In John 11, the word that was used for 'wept' is "dakruo" which translates "shed a tear." 

However, the translation of Luke 19 that was used to describe the weeping of Jesus is "klaio."  It means to "wail and weep with deep and heavy emotion!"

How do ya like that?

So Jesus 'shed a tear' out of compassion for Mary and Martha because they were so sad about loosing their brother, even though they knew they would see him again some day (see what Martha says about that in verse 24). 

He was showing compassion for their loss, knowing that Lazarus would live for eternity in God's presence.

But - catch it - Jesus mournfully cried with great emotion' and 'lamented' over the city of Jerusalem who had denied Him as the Christ.


And so there it is.   

Our example of comfort during grief.
Our roadmap to warriorship. 
Our battle plan to servanthood. 
We must spend our time witnessing with hearts broken for the lost.

Pray without ceasing -  testify while in tune with The Father's heart. 

It's not popular in a church full of 'tolerance' to weep over the souls of the lost.  Nope.  But I want to be like Jesus.  And He sobbed and cried loudly over the lost souls of Jerusalem. 

Honestly, it would be so much easier for me to just think that somehow God will work it all out without my involvement, right?  And then I remember Paul the Apostle, wishing he could be extinguished from being alive if it would just rescue one more soul?  Heavens, I have never prayed that!  

It's a good thing that I am not in charge of my own destiny with Jesus because if I was, I would just choose the other half of God! 

You know, the good half, the half that celebrates heaven, the power, the joy, the peace, and the praising part! 

The part with laughter and singing with hands high in the air with praise to The Father!

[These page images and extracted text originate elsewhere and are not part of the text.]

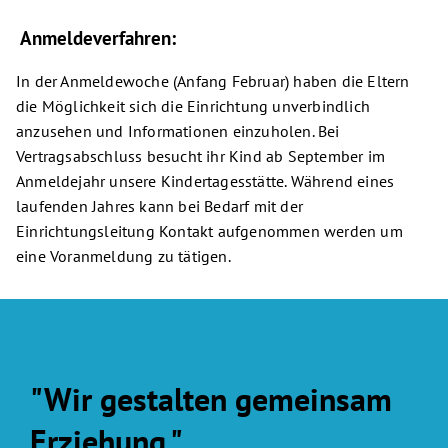
Anmeldeverfahren:
In der Anmeldewoche (Anfang Februar) haben die Eltern
die Möglichkeit sich die Einrichtung unverbindlich
anzusehen und Informationen einzuholen. Bei
Vertragsabschluss besucht ihr Kind ab September im
Anmeldejahr unsere Kindertagesstätte. Während eines
laufenden Jahres kann bei Bedarf mit der
Einrichtungsleitung Kontakt aufgenommen werden um
eine Voranmeldung zu tätigen.
"Wir gestalten gemeinsam
Erziehung."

Would you forgive me if I told you I had to fall upon my knees and ask Him for forgiveness for not having a broken heart for the lost?  Are you shocked that I confess to you that it has been too long since I was gripped by the fear of eternal fire for the ones who still reject Him and wail for their fate?  

I ask Him "will you please show me how to have a broken heart for the lost? 

For those I know AND for those I don't know. 

For those I love and for those I don't know from Adam.  


And he says,

If you want to serve a God of blessing, you must also learn to serve a God with a broken heart. 

And if you are to be changed to the image of My Son, you will have to know the difference between klaio and dakruo

"And now you do, child.  And now you do."

So as I stumble through this journey, I am learning.  Learning to pray and be like Jesus.  So I will remember the lesson.  For it's not the words we know that show our wisdom, but how and when we choose to use them. 

"I am the way, the truth
and the life.  No man
cometh unto the Father but by me." 
 
John 14:6

Strength for your journey,


2 comments:

  1. Very good, thanks for sharing this.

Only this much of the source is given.